PROMPT: Down to the final line, write out the data below exactly.

─── RECORDS PROVIDED ───

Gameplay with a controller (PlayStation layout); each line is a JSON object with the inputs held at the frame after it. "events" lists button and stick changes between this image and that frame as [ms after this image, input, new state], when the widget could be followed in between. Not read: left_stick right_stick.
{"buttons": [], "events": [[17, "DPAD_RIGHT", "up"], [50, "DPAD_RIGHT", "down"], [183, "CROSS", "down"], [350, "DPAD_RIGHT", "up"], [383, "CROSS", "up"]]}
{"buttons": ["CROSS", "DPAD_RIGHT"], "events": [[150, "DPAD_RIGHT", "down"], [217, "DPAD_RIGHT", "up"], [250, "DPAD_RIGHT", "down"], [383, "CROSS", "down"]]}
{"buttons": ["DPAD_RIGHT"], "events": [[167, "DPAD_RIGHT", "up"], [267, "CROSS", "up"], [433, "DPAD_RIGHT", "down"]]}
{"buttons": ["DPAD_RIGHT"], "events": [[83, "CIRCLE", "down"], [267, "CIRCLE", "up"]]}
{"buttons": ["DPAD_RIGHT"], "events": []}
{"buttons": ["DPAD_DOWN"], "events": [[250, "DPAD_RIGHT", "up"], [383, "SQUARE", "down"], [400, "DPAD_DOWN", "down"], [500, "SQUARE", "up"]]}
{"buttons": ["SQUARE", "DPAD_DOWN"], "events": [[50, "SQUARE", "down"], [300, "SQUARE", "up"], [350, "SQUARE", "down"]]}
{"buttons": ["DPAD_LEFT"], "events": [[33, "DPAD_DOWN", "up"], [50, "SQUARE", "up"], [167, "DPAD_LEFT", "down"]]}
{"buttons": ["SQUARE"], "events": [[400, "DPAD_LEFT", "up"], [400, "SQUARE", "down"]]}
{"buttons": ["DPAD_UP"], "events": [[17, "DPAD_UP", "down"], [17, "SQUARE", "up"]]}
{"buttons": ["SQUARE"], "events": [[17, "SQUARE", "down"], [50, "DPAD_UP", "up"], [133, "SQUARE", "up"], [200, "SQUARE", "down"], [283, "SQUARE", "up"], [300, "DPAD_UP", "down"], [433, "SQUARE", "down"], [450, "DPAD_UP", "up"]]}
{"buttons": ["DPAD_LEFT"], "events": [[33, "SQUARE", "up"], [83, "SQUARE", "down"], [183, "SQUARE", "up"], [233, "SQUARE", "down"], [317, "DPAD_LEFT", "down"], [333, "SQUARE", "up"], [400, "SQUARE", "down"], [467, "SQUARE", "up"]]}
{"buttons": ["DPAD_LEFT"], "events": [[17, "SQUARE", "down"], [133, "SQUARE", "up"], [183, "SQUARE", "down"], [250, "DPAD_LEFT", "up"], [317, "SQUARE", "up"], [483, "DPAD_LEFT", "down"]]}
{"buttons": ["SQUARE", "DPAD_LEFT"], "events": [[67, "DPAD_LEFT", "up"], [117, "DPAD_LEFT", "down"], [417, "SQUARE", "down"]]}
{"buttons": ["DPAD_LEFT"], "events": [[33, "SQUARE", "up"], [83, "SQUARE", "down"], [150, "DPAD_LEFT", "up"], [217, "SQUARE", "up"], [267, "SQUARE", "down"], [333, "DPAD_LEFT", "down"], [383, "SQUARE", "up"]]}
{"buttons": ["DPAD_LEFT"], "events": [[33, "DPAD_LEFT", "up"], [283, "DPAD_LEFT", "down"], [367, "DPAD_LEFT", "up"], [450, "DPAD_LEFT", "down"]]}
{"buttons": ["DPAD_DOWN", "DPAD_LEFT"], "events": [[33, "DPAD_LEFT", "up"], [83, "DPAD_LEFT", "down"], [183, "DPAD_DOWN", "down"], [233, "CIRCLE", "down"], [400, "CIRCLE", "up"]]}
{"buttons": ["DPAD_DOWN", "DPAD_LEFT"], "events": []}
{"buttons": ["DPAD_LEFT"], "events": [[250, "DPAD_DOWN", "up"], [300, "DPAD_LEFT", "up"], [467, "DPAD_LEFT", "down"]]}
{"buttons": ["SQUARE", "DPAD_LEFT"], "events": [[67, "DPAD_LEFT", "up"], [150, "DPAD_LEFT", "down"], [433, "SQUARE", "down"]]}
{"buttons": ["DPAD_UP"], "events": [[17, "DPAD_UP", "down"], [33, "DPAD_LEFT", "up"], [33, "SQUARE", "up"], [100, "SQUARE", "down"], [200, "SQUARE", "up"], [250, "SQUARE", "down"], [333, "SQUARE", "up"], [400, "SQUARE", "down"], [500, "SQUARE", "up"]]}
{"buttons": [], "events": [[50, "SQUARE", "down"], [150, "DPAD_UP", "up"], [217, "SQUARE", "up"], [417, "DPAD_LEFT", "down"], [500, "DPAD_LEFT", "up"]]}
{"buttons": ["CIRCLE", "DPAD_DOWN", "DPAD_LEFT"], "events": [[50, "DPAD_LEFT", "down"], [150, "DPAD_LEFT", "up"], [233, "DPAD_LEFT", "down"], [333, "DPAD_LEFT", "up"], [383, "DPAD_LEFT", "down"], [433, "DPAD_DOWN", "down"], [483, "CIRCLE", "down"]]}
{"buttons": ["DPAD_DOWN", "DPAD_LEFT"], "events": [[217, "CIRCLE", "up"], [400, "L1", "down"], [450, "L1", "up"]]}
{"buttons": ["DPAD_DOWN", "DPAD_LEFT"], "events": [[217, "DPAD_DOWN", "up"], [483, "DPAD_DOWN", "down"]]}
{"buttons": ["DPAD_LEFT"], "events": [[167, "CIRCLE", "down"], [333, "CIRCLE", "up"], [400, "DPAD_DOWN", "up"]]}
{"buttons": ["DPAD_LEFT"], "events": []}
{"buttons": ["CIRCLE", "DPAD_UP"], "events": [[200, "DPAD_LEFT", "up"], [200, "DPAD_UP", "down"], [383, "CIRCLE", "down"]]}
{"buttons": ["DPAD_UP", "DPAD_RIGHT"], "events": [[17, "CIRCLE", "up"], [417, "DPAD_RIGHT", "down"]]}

───

ANSWER FOR THIS EXERCISE:
Gameplay with a controller (PlayStation layout); each line is a JSON object with the inputs held at the frame after it. "events" lists button and stick changes between this image and that frame as [ms after this image, input, new state], when the widget could be followed in between. Not read: left_stick right_stick.
{"buttons": [], "events": [[17, "DPAD_RIGHT", "up"], [50, "DPAD_RIGHT", "down"], [183, "CROSS", "down"], [350, "DPAD_RIGHT", "up"], [383, "CROSS", "up"]]}
{"buttons": ["CROSS", "DPAD_RIGHT"], "events": [[150, "DPAD_RIGHT", "down"], [217, "DPAD_RIGHT", "up"], [250, "DPAD_RIGHT", "down"], [383, "CROSS", "down"]]}
{"buttons": ["DPAD_RIGHT"], "events": [[167, "DPAD_RIGHT", "up"], [267, "CROSS", "up"], [433, "DPAD_RIGHT", "down"]]}
{"buttons": ["DPAD_RIGHT"], "events": [[83, "CIRCLE", "down"], [267, "CIRCLE", "up"]]}
{"buttons": ["DPAD_RIGHT"], "events": []}
{"buttons": ["DPAD_DOWN"], "events": [[250, "DPAD_RIGHT", "up"], [383, "SQUARE", "down"], [400, "DPAD_DOWN", "down"], [500, "SQUARE", "up"]]}
{"buttons": ["SQUARE", "DPAD_DOWN"], "events": [[50, "SQUARE", "down"], [300, "SQUARE", "up"], [350, "SQUARE", "down"]]}
{"buttons": ["DPAD_LEFT"], "events": [[33, "DPAD_DOWN", "up"], [50, "SQUARE", "up"], [167, "DPAD_LEFT", "down"]]}
{"buttons": ["SQUARE"], "events": [[400, "DPAD_LEFT", "up"], [400, "SQUARE", "down"]]}
{"buttons": ["DPAD_UP"], "events": [[17, "DPAD_UP", "down"], [17, "SQUARE", "up"]]}
{"buttons": ["SQUARE"], "events": [[17, "SQUARE", "down"], [50, "DPAD_UP", "up"], [133, "SQUARE", "up"], [200, "SQUARE", "down"], [283, "SQUARE", "up"], [300, "DPAD_UP", "down"], [433, "SQUARE", "down"], [450, "DPAD_UP", "up"]]}
{"buttons": ["DPAD_LEFT"], "events": [[33, "SQUARE", "up"], [83, "SQUARE", "down"], [183, "SQUARE", "up"], [233, "SQUARE", "down"], [317, "DPAD_LEFT", "down"], [333, "SQUARE", "up"], [400, "SQUARE", "down"], [467, "SQUARE", "up"]]}
{"buttons": ["DPAD_LEFT"], "events": [[17, "SQUARE", "down"], [133, "SQUARE", "up"], [183, "SQUARE", "down"], [250, "DPAD_LEFT", "up"], [317, "SQUARE", "up"], [483, "DPAD_LEFT", "down"]]}
{"buttons": ["SQUARE", "DPAD_LEFT"], "events": [[67, "DPAD_LEFT", "up"], [117, "DPAD_LEFT", "down"], [417, "SQUARE", "down"]]}
{"buttons": ["DPAD_LEFT"], "events": [[33, "SQUARE", "up"], [83, "SQUARE", "down"], [150, "DPAD_LEFT", "up"], [217, "SQUARE", "up"], [267, "SQUARE", "down"], [333, "DPAD_LEFT", "down"], [383, "SQUARE", "up"]]}
{"buttons": ["DPAD_LEFT"], "events": [[33, "DPAD_LEFT", "up"], [283, "DPAD_LEFT", "down"], [367, "DPAD_LEFT", "up"], [450, "DPAD_LEFT", "down"]]}
{"buttons": ["DPAD_DOWN", "DPAD_LEFT"], "events": [[33, "DPAD_LEFT", "up"], [83, "DPAD_LEFT", "down"], [183, "DPAD_DOWN", "down"], [233, "CIRCLE", "down"], [400, "CIRCLE", "up"]]}
{"buttons": ["DPAD_DOWN", "DPAD_LEFT"], "events": []}
{"buttons": ["DPAD_LEFT"], "events": [[250, "DPAD_DOWN", "up"], [300, "DPAD_LEFT", "up"], [467, "DPAD_LEFT", "down"]]}
{"buttons": ["SQUARE", "DPAD_LEFT"], "events": [[67, "DPAD_LEFT", "up"], [150, "DPAD_LEFT", "down"], [433, "SQUARE", "down"]]}
{"buttons": ["DPAD_UP"], "events": [[17, "DPAD_UP", "down"], [33, "DPAD_LEFT", "up"], [33, "SQUARE", "up"], [100, "SQUARE", "down"], [200, "SQUARE", "up"], [250, "SQUARE", "down"], [333, "SQUARE", "up"], [400, "SQUARE", "down"], [500, "SQUARE", "up"]]}
{"buttons": [], "events": [[50, "SQUARE", "down"], [150, "DPAD_UP", "up"], [217, "SQUARE", "up"], [417, "DPAD_LEFT", "down"], [500, "DPAD_LEFT", "up"]]}
{"buttons": ["CIRCLE", "DPAD_DOWN", "DPAD_LEFT"], "events": [[50, "DPAD_LEFT", "down"], [150, "DPAD_LEFT", "up"], [233, "DPAD_LEFT", "down"], [333, "DPAD_LEFT", "up"], [383, "DPAD_LEFT", "down"], [433, "DPAD_DOWN", "down"], [483, "CIRCLE", "down"]]}
{"buttons": ["DPAD_DOWN", "DPAD_LEFT"], "events": [[217, "CIRCLE", "up"], [400, "L1", "down"], [450, "L1", "up"]]}
{"buttons": ["DPAD_DOWN", "DPAD_LEFT"], "events": [[217, "DPAD_DOWN", "up"], [483, "DPAD_DOWN", "down"]]}
{"buttons": ["DPAD_LEFT"], "events": [[167, "CIRCLE", "down"], [333, "CIRCLE", "up"], [400, "DPAD_DOWN", "up"]]}
{"buttons": ["DPAD_LEFT"], "events": []}
{"buttons": ["CIRCLE", "DPAD_UP"], "events": [[200, "DPAD_LEFT", "up"], [200, "DPAD_UP", "down"], [383, "CIRCLE", "down"]]}
{"buttons": ["DPAD_UP", "DPAD_RIGHT"], "events": [[17, "CIRCLE", "up"], [417, "DPAD_RIGHT", "down"]]}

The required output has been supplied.